From the book jacket:
‘Addiction’ is a fine old English word meaning commitment, dedication, devotion, inclination, bent, or attachment.
“Particular addictions may be good or bad. Some folk are addicted to music, others to books, others to walks in the country. Some are addicted to a religious doctrine or community, be it the Roman Catholic, the Mormon, or the Zen Buddhist. Others are addicted to a political philosophy, like liberalism, socialism, or anarchism, or to a ’cause’, like animal rights or free trade.
“Some people are addicted to another person: perhaps their spouse, perhaps their latest flame. Others are addicted to a habit, like getting up early every morning. Michelangelo was addicted to painting and sculpting, Einstein was addicted to physics, Proust was addicted to writing, Gandhi was addicted to independence for India. Many others, of course, have been equally addicted to these pursuits, but have lacked exceptional talent.
“Sometimes addictions fade gradually. The ardent lover becomes the jaded husband, or the heavy drinker of alcohol gradually moderates. Other times, one addiction is suddenly replaced by another: the ardent lover of x becomes the ardent lover of y, or the heavy drinker becomes instead a born-again Christian. Malcolm X relates how converts to the Nation of Islam quickly abandoned any of their former drug-taking habits.
“An addiction is not exactly the same as habit, though one can be addicted to a habit. John Stuart Mill refers to ‘A man who causes grief to his family by addiction to bad habits.’ Addiction is a fondness for, or orientation toward, some thing or activity, because it has meaning, because it is considered valuable or even sacred. In some cases, people may be addicted to something because they find it enjoyable, and this, of course, also reflects their values: such a person believes that the right way to live is to seek enjoyment.
“Human life is always involved with addictions, and would be wretched and worthless, perhaps even impossible, without addictions. Addico, ergo sum. Yet human life can be devastated or horribly blighted by ill-chosen addictions. A simple example would be that of an adolescent drawn into an apparently warm and benevolent religious group, which only gradually comes forth in its true colors as a destructive cult of collective suicide. Another example might be a young person in the 1930s, becoming a Communist or a National Socialist.
“Addictions are indispensable. Addictions–and only addictions–can open us up to all that makes life rich and fulfilling. Yet addictions can also have appalling consequences. The conclusion is clear: choose your addictions very carefully! Nothing is more vital for a young person than to select the right addictions. Addictions we approve of are called ‘virtues’. Addictions we disapprove of are called ‘vices’.

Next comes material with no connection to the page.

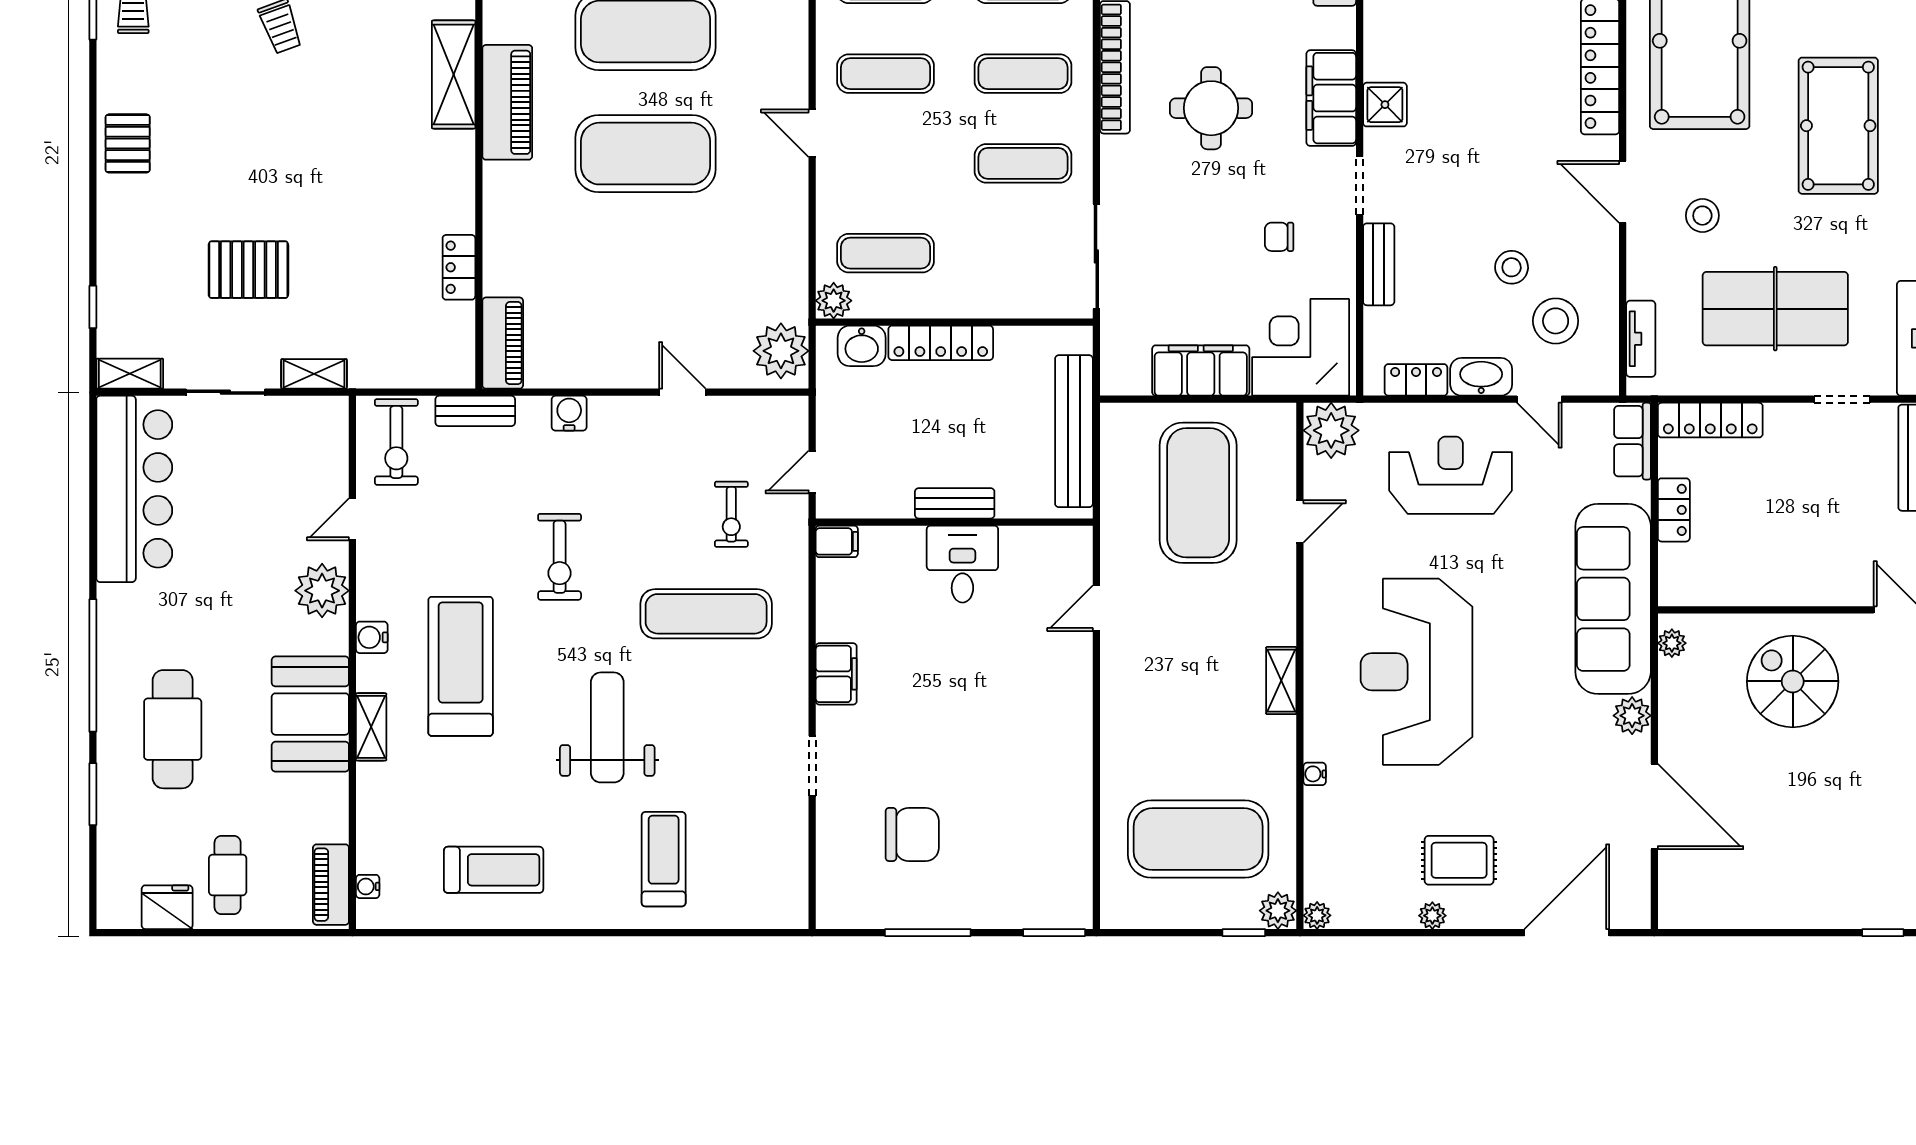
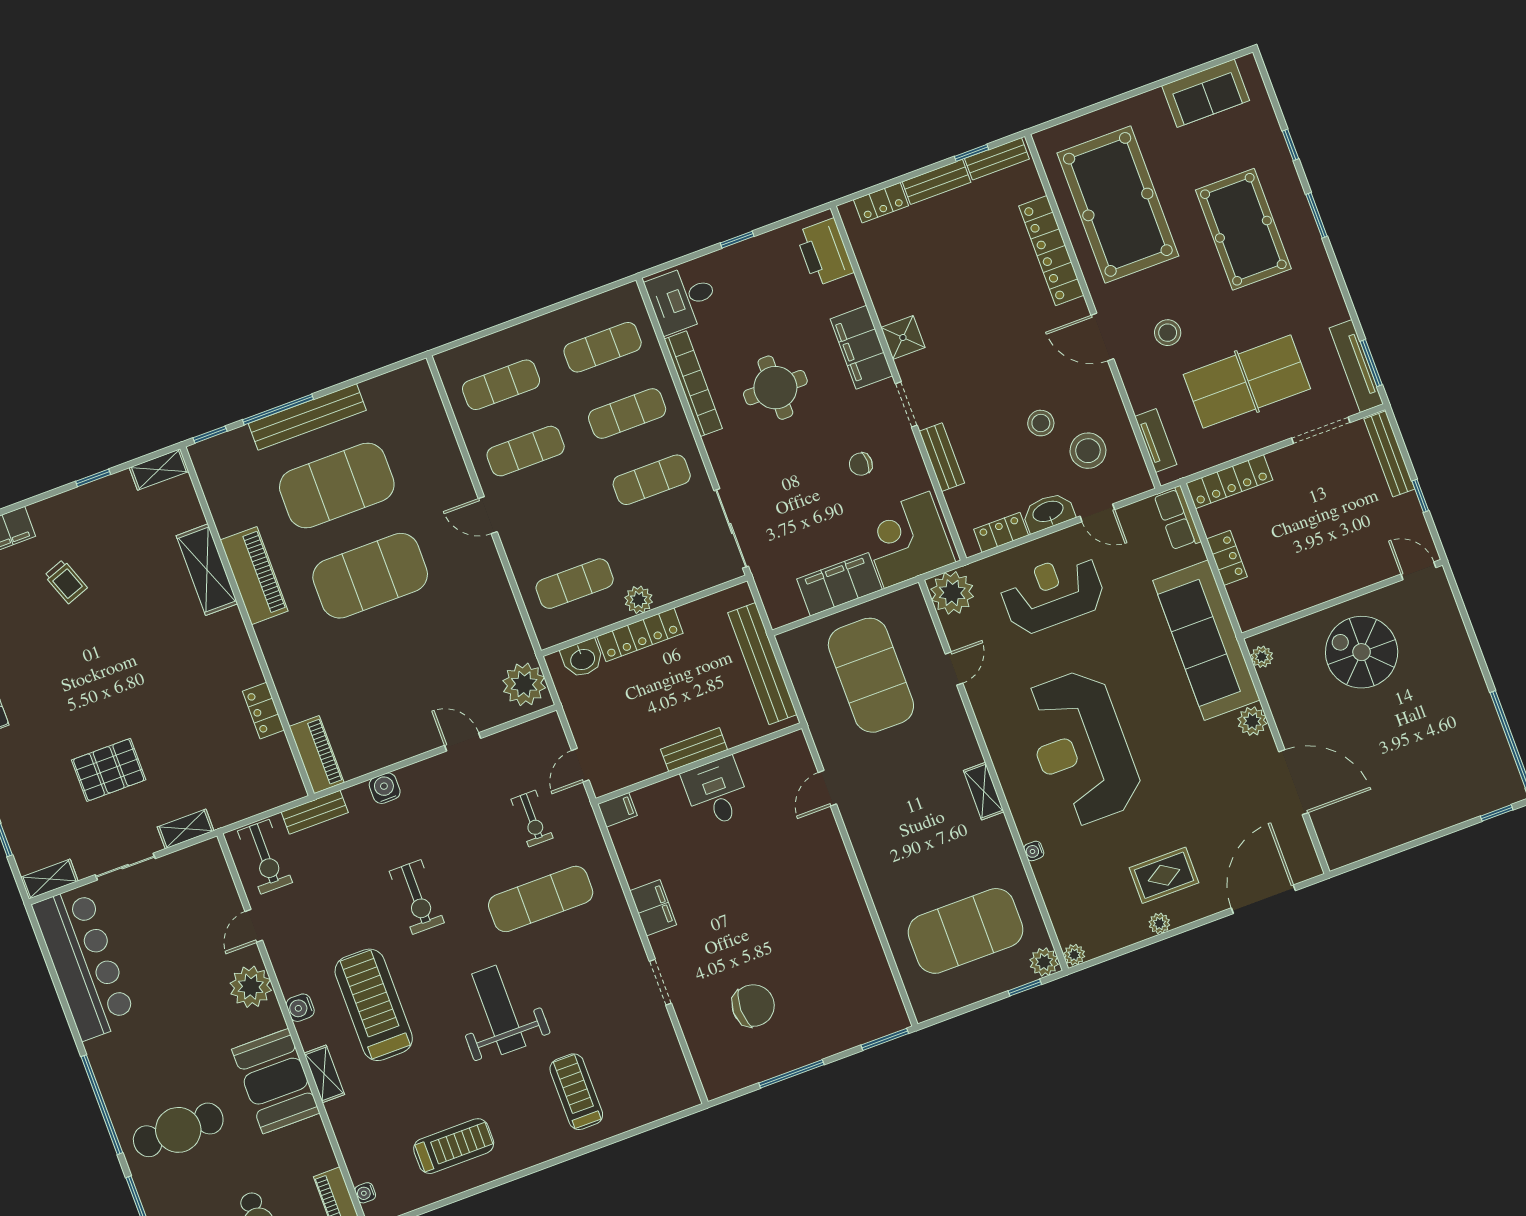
plant: (834, 301) -> (639, 600), moved
doorway: (1842, 399) -> (1321, 430), width x1.38
cafe table: (173, 729) -> (178, 1130), turned 90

“In recent years, the word ‘addiction’ has come to be used with quite a different meaning. It is now taken to refer to any activity which individuals engage in, deliberately and consciously, and are physically unable to stop themselves pursuing. Thus (it is claimed) the heroin addict cannot refrain from injecting himself with heroin, the alcohol addict or ‘alcoholic’ cannot refrain from swallowing alcoholic beverages, Bill Clinton cannot refrain
from having sexual relations with his subordinates, the overspending housewife cannot refrain from buying ‘unnecessary’ things in stores, and the compulsive gambler cannot stop gambling.
“In this newfangled sense of ‘addiction’, I maintain that ‘addiction’ is a myth. I deny that there is any such thing as ‘addiction’, in the sense of a deliberate and conscious course of action which the person literally cannot stop doing. According to my view of the world, the heroin addict can stop injecting himself with heroin, the alcohol addict can stop himself from swallowing whisky, and so forth. People are responsible for their deliberate and conscious behavior.
– Jeffery Schaler: Addiction is a Choice.